§ Sua tarefa:
Pode reescrever as linhas desde o início até a linha que contém "Conditions de vente", inclusive, trocando "Bezoek ons op" por "Volg ons op" e deixando todo o resto igual?

═══ Linhas exibidas

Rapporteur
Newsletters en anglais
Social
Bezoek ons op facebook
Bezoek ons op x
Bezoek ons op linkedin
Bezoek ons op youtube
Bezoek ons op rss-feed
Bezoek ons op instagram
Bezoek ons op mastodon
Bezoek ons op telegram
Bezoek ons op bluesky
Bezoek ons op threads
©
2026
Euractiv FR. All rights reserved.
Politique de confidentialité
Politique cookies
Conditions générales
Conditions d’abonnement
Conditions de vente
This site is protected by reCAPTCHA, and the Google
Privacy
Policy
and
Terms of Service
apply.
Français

══════

§ Resolução proposta:
Rapporteur
Newsletters en anglais
Social
Volg ons op facebook
Volg ons op x
Volg ons op linkedin
Volg ons op youtube
Volg ons op rss-feed
Volg ons op instagram
Volg ons op mastodon
Volg ons op telegram
Volg ons op bluesky
Volg ons op threads
©
2026
Euractiv FR. All rights reserved.
Politique de confidentialité
Politique cookies
Conditions générales
Conditions d’abonnement
Conditions de vente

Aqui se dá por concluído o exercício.